In El Salvador, Phoenix and Ari get forced into a life-or-death situation. Phoenix sees only one way to protect his brother: flee. The four-month journey to the US was long and brutal. After the brothers reached the US border, they were detained and put into separate detention facilities. Phoenix was sent to Atlanta, Georgia, while Ari is in Texas. Phoenix is frustrated that Ari hasn’t spoken one word since they were separated, traumatized by the horrors they witnessed. As an “unaccompanied minor,” Ari has a good chance of staying in the United States, but only if he’s able to communicate. Phoenix was fortunate enough to be taken in by a local family, but he has little chance of being granted asylum–and even less of a chance if anyone looks deeper into his past. In an unforgiving legal system, Phoenix is unable to put that past behind him. The thought of returning home is terrifying because he will almost certainly be killed. Phoenix’s chapters shine a light on the United States immigration system, the conditions in detention centers, and what happens to young people once they reach the border.

Gretchen and Phoenix both survived things that no one should have to experience. They support each other as they learn how to overcome feelings of guilt and keep living a full life despite their past trauma. The Radius of Us is more than a story about two young people falling in love. Through the character’s unique perspectives, the reader learns (1) about overcoming preconceived notions, (2) what it’s like to be a victim of a violent crime, (3) how to be a supportive friend, and (4) why a person might leave the only home they’ve ever known and what awaits them at the other side. It also gives exposure to another country and culture that many might not be familiar with. On that last note, this book encouraged me to seek out more information on El Salvador. Phoenix’s descriptions of pupusas had my mouth watering and I’ve already found a few local Central American/Salvadorean restaurants that I’m going to try! Recommended for young adult readers. Books like these are important for spreading awareness and fostering empathy.

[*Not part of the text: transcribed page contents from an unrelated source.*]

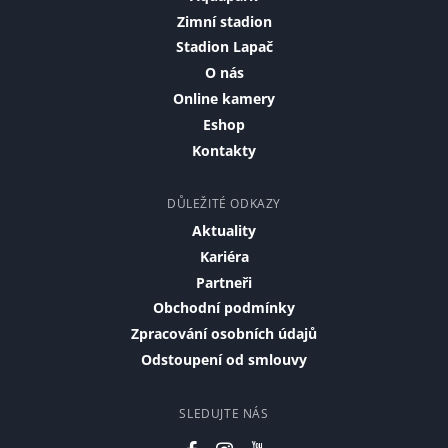
Zimní stadion
Stadion Lapač
O nás
Online kamery
Eshop
Kontakty
DŮLEŽITÉ ODKAZY
Aktuality
Kariéra
Partneři
Obchodní podmínky
Zpracování osobních údajů
Odstoupení od smlouvy
SLEDUJTE NÁS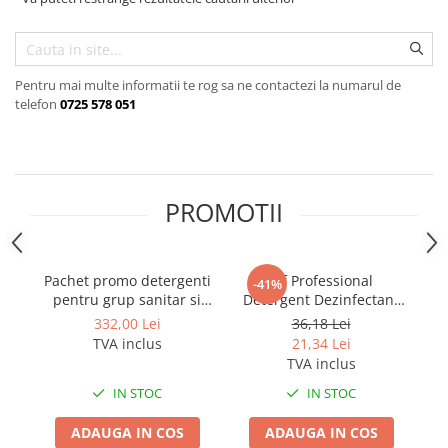
Gama de cosmetice hoteliere
Salvatore Ferragamo
Gama de cosmetice hoteliere Sense
Pentru mai multe informatii te rog sa ne contactezi la numarul de
Papuci hotel
telefon
0725 578 051
PROMOTII
Pachet promo detergenti
Cif Professional
-41%
pentru grup sanitar si
Detergent Dezinfectant
D
pardoseli
Lichid 2 în 1 - Detergent
332,00 Lei
36,18 Lei
dezinfectant lichid 0.75L
TVA inclus
21,34 Lei
TVA inclus
IN STOC
IN STOC
ADAUGA IN COS
ADAUGA IN COS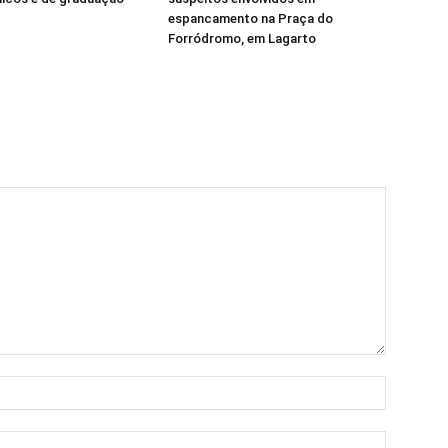
espancamento na Praça do
Forródromo, em Lagarto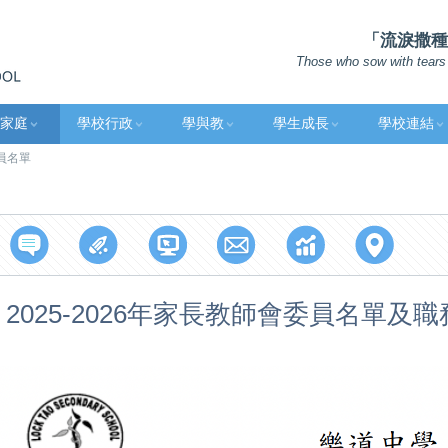
「流淚撒種的
Those who sow with tears 
家庭
學校行政
學與教
學生成長
學校連結
員名單
2025-2026年家長教師會委員名單及職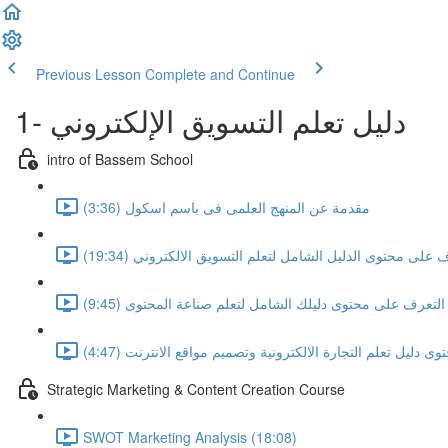
Previous Lesson
Complete and Continue
1- دليل تعلم التسويق الإلكتروني
intro of Bassem School
مقدمة عن المنهج العلمى فى باسم اسكول (3:36)
 على محتوى الدليل الشامل لتعلم التسويق الالكتروني (19:34)
التعرف على محتوى دليلك الشامل لتعلم صناعة المحتوى (9:45)
 دليل تعلم التجارة الالكترونية وتصميم مواقع الانترنت (4:47)
Strategic Marketing & Content Creation Course
SWOT Marketing Analysis (18:08)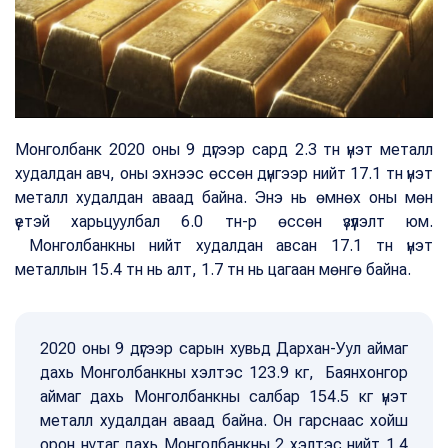
Монголбанк 2020 оны 9 дүгээр сард 2.3 тн үнэт металл
худалдан авч, оны эхнээс өссөн дүнгээр нийт 17.1 тн үнэт
металл худалдан аваад байна. Энэ нь өмнөх оны мөн
үетэй харьцуулбал 6.0 тн-р өссөн үзүүлэлт юм.
Монголбанкны нийт худалдан авсан 17.1 тн үнэт
металлын 15.4 тн нь алт, 1.7 тн нь цагаан мөнгө байна.
2020 оны 9 дүгээр сарын хувьд Дархан-Уул аймаг
дахь Монголбанкны хэлтэс 123.9 кг, Баянхонгор
аймаг дахь Монголбанкны салбар 154.5 кг үнэт
металл худалдан аваад байна. Он гарснаас хойш
орон нутаг дахь Монголбанкны 2 хэлтэс нийт 1.4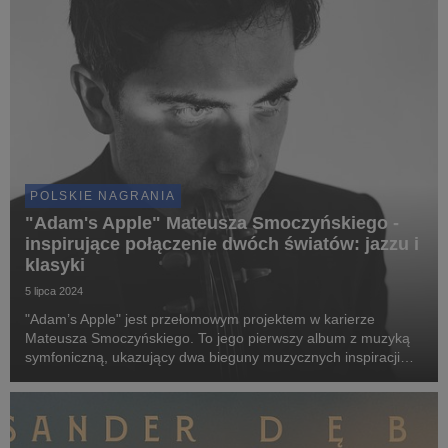
POLSKIE NAGRANIA
"Adam's Apple" Mateusza Smoczyńskiego -
inspirujące połączenie dwóch światów: jazzu i
klasyki
5 lipca 2024
"Adam’s Apple" jest przełomowym projektem w karierze
Mateusza Smoczyńskiego. To jego pierwszy album z muzyką
symfoniczną, ukazujący dwa bieguny muzycznych inspiracji
skrzypka-kompozytora, jakimi są dwie muzyczne ikony: John
Adams i Zbigniew Seifert.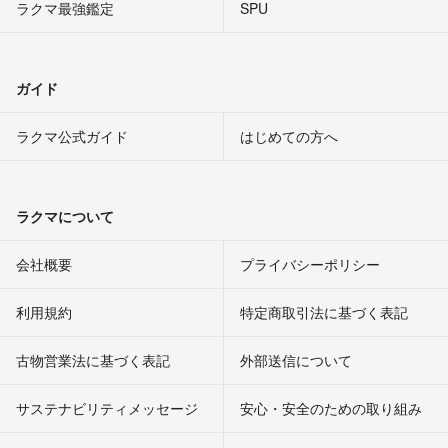
ラクマ最強鑑定
SPU
ガイド
ラクマ公式ガイド
はじめての方へ
ラクマについて
会社概要
プライバシーポリシー
利用規約
特定商取引法に基づく表記
古物営業法に基づく表記
外部送信について
サステナビリティメッセージ
安心・安全のための取り組み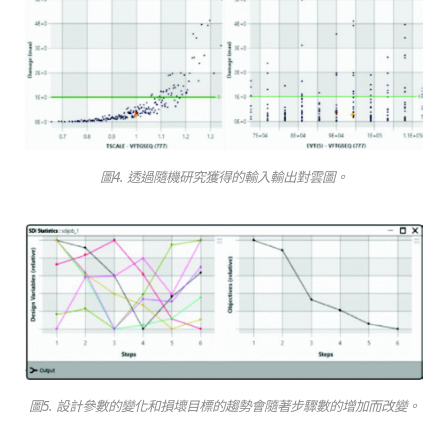
圖4. 透過隨機研究獲得的輸入輸出對雲圖。
圖5. 設計參數的變化和損壞目標的趨勢會隨著步驟數的增加而改變。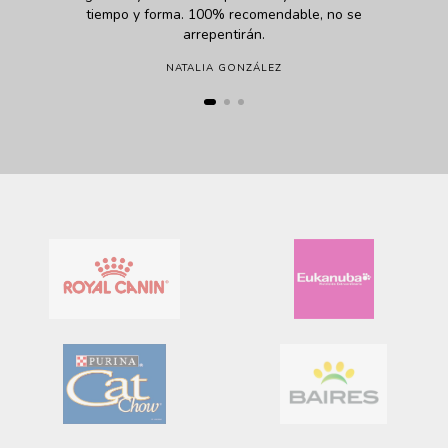
tiempo y forma. 100% recomendable, no se
arrepentirán.
NATALIA GONZÁLEZ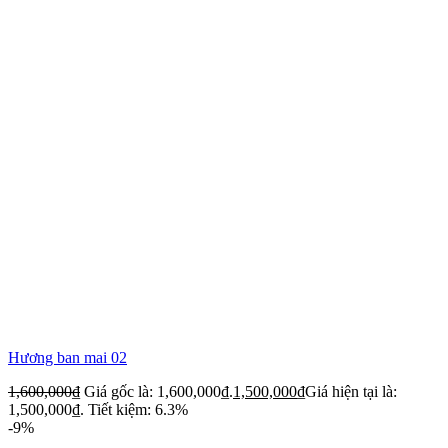
Hương ban mai 02
1,600,000
₫
Giá gốc là: 1,600,000₫.
1,500,000
₫
Giá hiện tại là:
1,500,000₫.
Tiết kiệm: 6.3%
-9%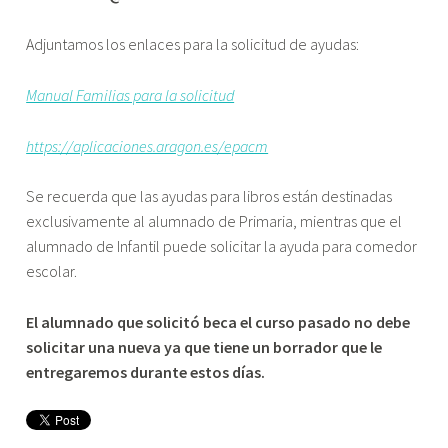
Adjuntamos los enlaces para la solicitud de ayudas:
Manual Familias para la solicitud
https://aplicaciones.aragon.es/epacm
Se recuerda que las ayudas para libros están destinadas
exclusivamente al alumnado de Primaria, mientras que el
alumnado de Infantil puede solicitar la ayuda para comedor
escolar.
El alumnado que solicitó beca el curso pasado no debe
solicitar una nueva ya que tiene un borrador que le
entregaremos durante estos días.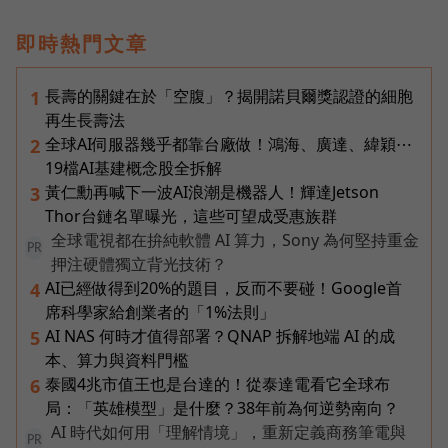
即時熱門文章
長壽的關鍵在於「空腹」？揭開諾貝爾獎認證的細胞
1
再生長壽法
全球AI伺服器幾乎都靠台廠做！鴻海、廣達、緯穎⋯
2
19檔AI基建概念股全拆解
黃仁勳再喊下一波AI浪潮是機器人！輝達Jetson
3
Thor台鏈名單曝光，這些可望成受惠族群
全球電視都在拚純軟體 AI 算力，Sony 為何堅持重金
PR
押注硬體獨立背光技術？
AI已經做得到20%的題目，反而不要碰！Google首
4
席科學家給創業者的「1%法則」
AI NAS 何時才值得部署？QNAP 拆解地端 AI 的成
5
本、算力與資料門檻
泰國4兆市值王也是台達的！從泰達電看它全球布
6
局：「英雄模型」是什麼？38年前為何逆勢南向？
AI 時代如何用「理解情境」，重新定義商務筆電與
PR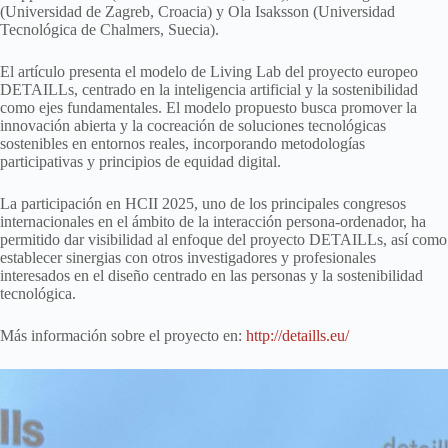
(Universidad de Zagreb, Croacia) y Ola Isaksson (Universidad
Tecnológica de Chalmers, Suecia).
El artículo presenta el modelo de Living Lab del proyecto europeo
DETAILLs, centrado en la inteligencia artificial y la sostenibilidad
como ejes fundamentales. El modelo propuesto busca promover la
innovación abierta y la cocreación de soluciones tecnológicas
sostenibles en entornos reales, incorporando metodologías
participativas y principios de equidad digital.
La participación en HCII 2025, uno de los principales congresos
internacionales en el ámbito de la interacción persona-ordenador, ha
permitido dar visibilidad al enfoque del proyecto DETAILLs, así como
establecer sinergias con otros investigadores y profesionales
interesados en el diseño centrado en las personas y la sostenibilidad
tecnológica.
Más información sobre el proyecto en:
http://detaills.eu/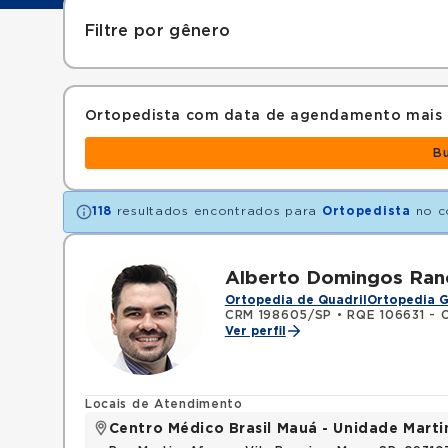
Filtre por gênero
Ortopedista com data de agendamento mais
B
118
resultados encontrados para
Ortopedista
no c
Alberto Domingos Ranc
Ortopedia de Quadril
Ortopedia G
CRM 198605/SP
•
RQE 106631 - 
Ver perfil
Locais de Atendimento
Centro Médico Brasil Mauá - Unidade Mart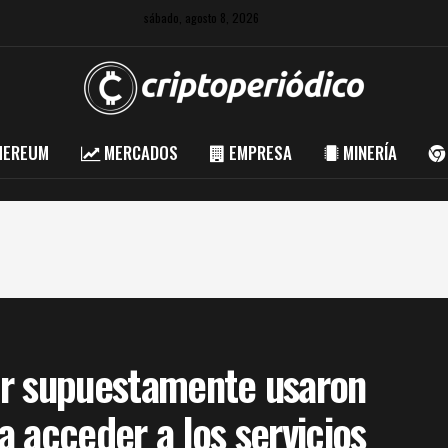
sábado, agosto 8, 2026
HEREUM
MERCADOS
EMPRESA
MINERÍA
er supuestamente usaron
 acceder a los servicios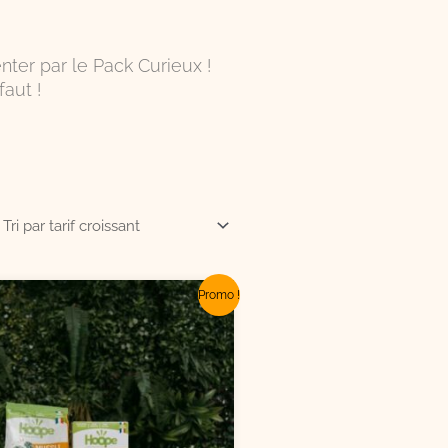
nter par le Pack Curieux !
aut !
Le
Le
Promo !
prix
prix
initial
actuel
était :
est :
32,43€.
27,90€.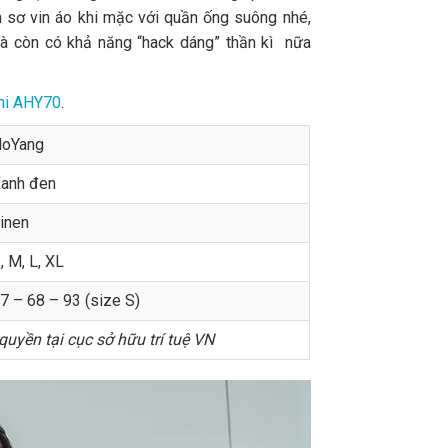
n sơ vin áo khi mặc với quần ống suông nhé,
 mà còn có khả năng “hack dáng” thần kì nữa
mi AHY70
.
oYang
anh đen
inen
, M, L, XL
7 – 68 – 93 (size S)
uyền tại cục sở hữu trí tuệ VN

Notes: How did the violence in El Salvador get so out of control? Hundreds of thousands of Salvadoreans fled while their country was immersed in a twelve-year civil war, many settling in the United States. In some areas, gangs began to form as a protective mechanism for these new neighborhoods. The US introduced new tougher immigration legislation in 1996 and began deporting large numbers of gang members back to their home countries. Still reeling from the effects of civil war, El Salvador was a fertile ground for violent gangs to thrive. (Sources: How El Salvador Fell Into A Web Of Gang Violence & Who’s to blame for El Salvador’s gang violence?)